* **CHALLENGE**
Rewrite the entries below, swapping every "Transcribe" for "Write out" and changing nothing else. Leave the pictures out of your answer.

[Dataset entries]
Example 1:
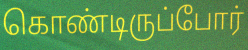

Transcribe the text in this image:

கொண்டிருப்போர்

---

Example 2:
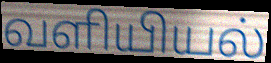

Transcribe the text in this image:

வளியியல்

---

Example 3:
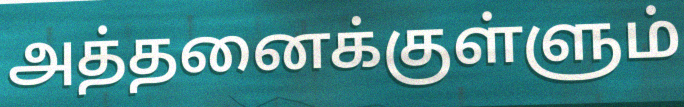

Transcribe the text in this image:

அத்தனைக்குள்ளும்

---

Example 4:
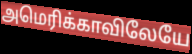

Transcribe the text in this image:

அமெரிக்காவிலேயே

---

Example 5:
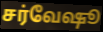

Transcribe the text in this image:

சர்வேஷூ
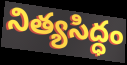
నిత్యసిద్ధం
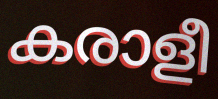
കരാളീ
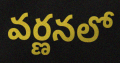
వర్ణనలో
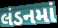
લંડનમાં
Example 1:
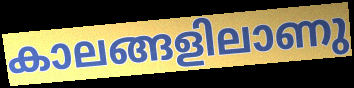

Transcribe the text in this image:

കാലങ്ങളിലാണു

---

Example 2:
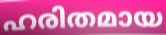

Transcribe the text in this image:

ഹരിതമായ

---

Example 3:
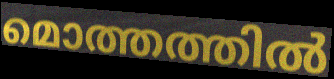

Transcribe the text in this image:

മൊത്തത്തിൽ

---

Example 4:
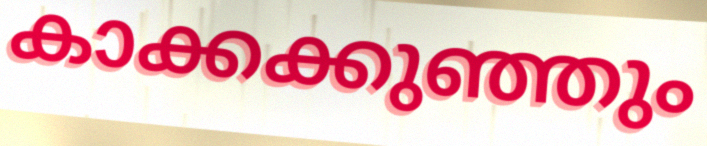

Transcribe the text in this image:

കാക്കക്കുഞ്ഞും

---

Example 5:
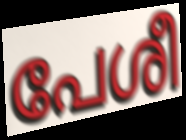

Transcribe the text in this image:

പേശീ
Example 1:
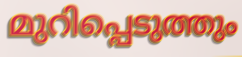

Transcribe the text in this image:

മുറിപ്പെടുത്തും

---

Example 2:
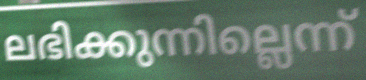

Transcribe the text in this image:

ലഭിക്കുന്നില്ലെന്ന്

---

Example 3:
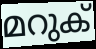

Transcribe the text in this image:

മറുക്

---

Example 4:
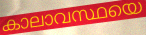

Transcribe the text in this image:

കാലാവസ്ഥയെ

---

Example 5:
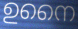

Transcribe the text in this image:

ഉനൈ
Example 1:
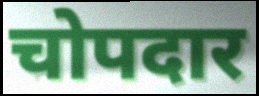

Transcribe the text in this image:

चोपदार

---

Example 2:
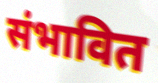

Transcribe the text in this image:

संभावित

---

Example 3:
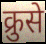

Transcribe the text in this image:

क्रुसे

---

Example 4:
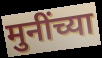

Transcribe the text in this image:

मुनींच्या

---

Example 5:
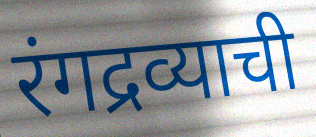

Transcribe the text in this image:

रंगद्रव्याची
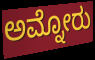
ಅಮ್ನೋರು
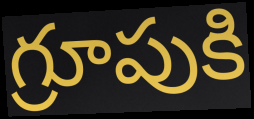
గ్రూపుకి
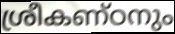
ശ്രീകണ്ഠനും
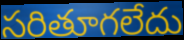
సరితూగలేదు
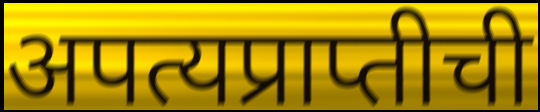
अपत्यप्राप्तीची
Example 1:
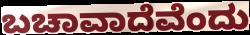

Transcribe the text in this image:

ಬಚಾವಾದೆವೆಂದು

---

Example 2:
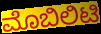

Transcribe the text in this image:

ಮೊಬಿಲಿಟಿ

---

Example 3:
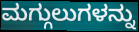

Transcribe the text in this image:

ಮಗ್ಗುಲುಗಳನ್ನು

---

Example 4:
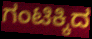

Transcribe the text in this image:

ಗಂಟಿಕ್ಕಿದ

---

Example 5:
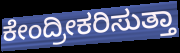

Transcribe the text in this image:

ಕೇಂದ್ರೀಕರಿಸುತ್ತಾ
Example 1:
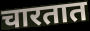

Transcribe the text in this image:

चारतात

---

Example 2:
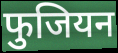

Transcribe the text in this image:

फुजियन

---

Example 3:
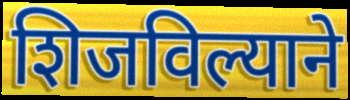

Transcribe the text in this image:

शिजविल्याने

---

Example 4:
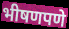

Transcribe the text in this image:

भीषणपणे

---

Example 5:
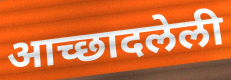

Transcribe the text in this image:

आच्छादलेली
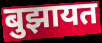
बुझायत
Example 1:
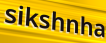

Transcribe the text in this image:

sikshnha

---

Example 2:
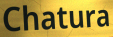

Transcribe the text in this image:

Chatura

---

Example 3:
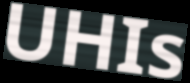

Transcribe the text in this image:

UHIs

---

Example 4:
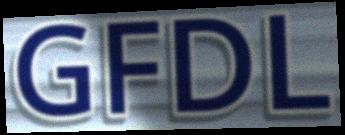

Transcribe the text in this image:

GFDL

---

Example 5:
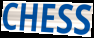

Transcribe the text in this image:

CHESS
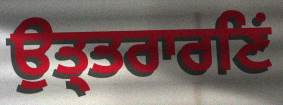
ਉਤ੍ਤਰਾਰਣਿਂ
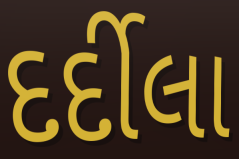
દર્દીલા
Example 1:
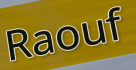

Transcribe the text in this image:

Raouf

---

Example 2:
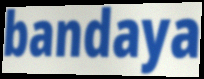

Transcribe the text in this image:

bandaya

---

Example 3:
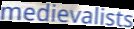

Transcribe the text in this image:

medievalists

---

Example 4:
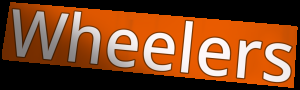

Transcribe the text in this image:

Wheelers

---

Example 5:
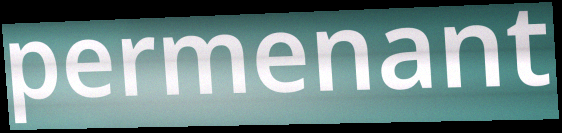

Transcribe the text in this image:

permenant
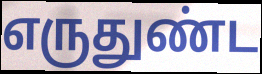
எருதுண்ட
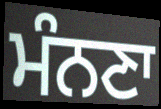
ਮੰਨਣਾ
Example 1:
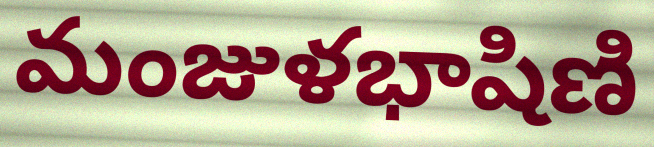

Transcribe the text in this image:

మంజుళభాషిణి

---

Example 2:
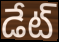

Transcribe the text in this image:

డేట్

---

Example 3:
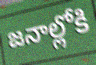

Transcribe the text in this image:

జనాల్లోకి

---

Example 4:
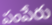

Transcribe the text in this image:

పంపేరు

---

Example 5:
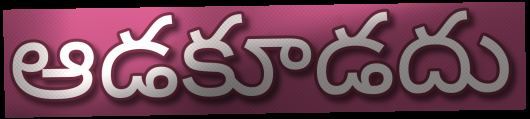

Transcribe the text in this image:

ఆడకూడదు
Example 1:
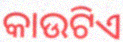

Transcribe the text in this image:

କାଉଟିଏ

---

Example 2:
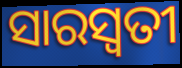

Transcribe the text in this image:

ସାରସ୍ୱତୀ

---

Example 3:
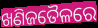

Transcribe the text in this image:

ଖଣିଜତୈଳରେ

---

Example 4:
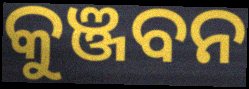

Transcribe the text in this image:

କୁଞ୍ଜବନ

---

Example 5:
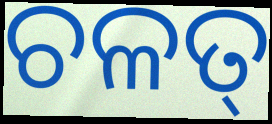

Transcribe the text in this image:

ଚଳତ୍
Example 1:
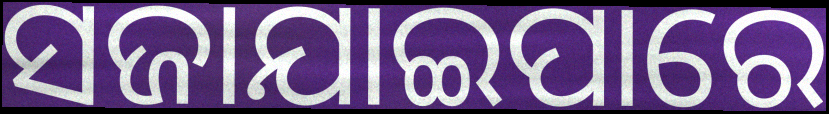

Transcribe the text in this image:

* **WRITTEN REPLY**
Example 1:

Write out the text in this image:

கொண்டிருப்போர்

---

Example 2:

Write out the text in this image:

வளியியல்

---

Example 3:

Write out the text in this image:

அத்தனைக்குள்ளும்

---

Example 4:

Write out the text in this image:

அமெரிக்காவிலேயே

---

Example 5:

Write out the text in this image:

சர்வேஷூ
నిత్యసిద్ధం
കരാളീ
వర్ణనలో
લંડનમાં
Example 1:

Write out the text in this image:

കാലങ്ങളിലാണു

---

Example 2:

Write out the text in this image:

ഹരിതമായ

---

Example 3:

Write out the text in this image:

മൊത്തത്തിൽ

---

Example 4:

Write out the text in this image:

കാക്കക്കുഞ്ഞും

---

Example 5:

Write out the text in this image:

പേശീ
Example 1:

Write out the text in this image:

മുറിപ്പെടുത്തും

---

Example 2:

Write out the text in this image:

ലഭിക്കുന്നില്ലെന്ന്

---

Example 3:

Write out the text in this image:

മറുക്

---

Example 4:

Write out the text in this image:

കാലാവസ്ഥയെ

---

Example 5:

Write out the text in this image:

ഉനൈ
Example 1:

Write out the text in this image:

चोपदार

---

Example 2:

Write out the text in this image:

संभावित

---

Example 3:

Write out the text in this image:

क्रुसे

---

Example 4:

Write out the text in this image:

मुनींच्या

---

Example 5:

Write out the text in this image:

रंगद्रव्याची
ಅಮ್ನೋರು
గ్రూపుకి
ശ്രീകണ്ഠനും
సరితూగలేదు
अपत्यप्राप्तीची
Example 1:

Write out the text in this image:

ಬಚಾವಾದೆವೆಂದು

---

Example 2:

Write out the text in this image:

ಮೊಬಿಲಿಟಿ

---

Example 3:

Write out the text in this image:

ಮಗ್ಗುಲುಗಳನ್ನು

---

Example 4:

Write out the text in this image:

ಗಂಟಿಕ್ಕಿದ

---

Example 5:

Write out the text in this image:

ಕೇಂದ್ರೀಕರಿಸುತ್ತಾ
Example 1:

Write out the text in this image:

चारतात

---

Example 2:

Write out the text in this image:

फुजियन

---

Example 3:

Write out the text in this image:

शिजविल्याने

---

Example 4:

Write out the text in this image:

भीषणपणे

---

Example 5:

Write out the text in this image:

आच्छादलेली
बुझायत
Example 1:

Write out the text in this image:

sikshnha

---

Example 2:

Write out the text in this image:

Chatura

---

Example 3:

Write out the text in this image:

UHIs

---

Example 4:

Write out the text in this image:

GFDL

---

Example 5:

Write out the text in this image:

CHESS
ਉਤ੍ਤਰਾਰਣਿਂ
દર્દીલા
Example 1:

Write out the text in this image:

Raouf

---

Example 2:

Write out the text in this image:

bandaya

---

Example 3:

Write out the text in this image:

medievalists

---

Example 4:

Write out the text in this image:

Wheelers

---

Example 5:

Write out the text in this image:

permenant
எருதுண்ட
ਮੰਨਣਾ
Example 1:

Write out the text in this image:

మంజుళభాషిణి

---

Example 2:

Write out the text in this image:

డేట్

---

Example 3:

Write out the text in this image:

జనాల్లోకి

---

Example 4:

Write out the text in this image:

పంపేరు

---

Example 5:

Write out the text in this image:

ఆడకూడదు
Example 1:

Write out the text in this image:

କାଉଟିଏ

---

Example 2:

Write out the text in this image:

ସାରସ୍ୱତୀ

---

Example 3:

Write out the text in this image:

ଖଣିଜତୈଳରେ

---

Example 4:

Write out the text in this image:

କୁଞ୍ଜବନ

---

Example 5:

Write out the text in this image:

ଚଳତ୍
Example 1:

Write out the text in this image:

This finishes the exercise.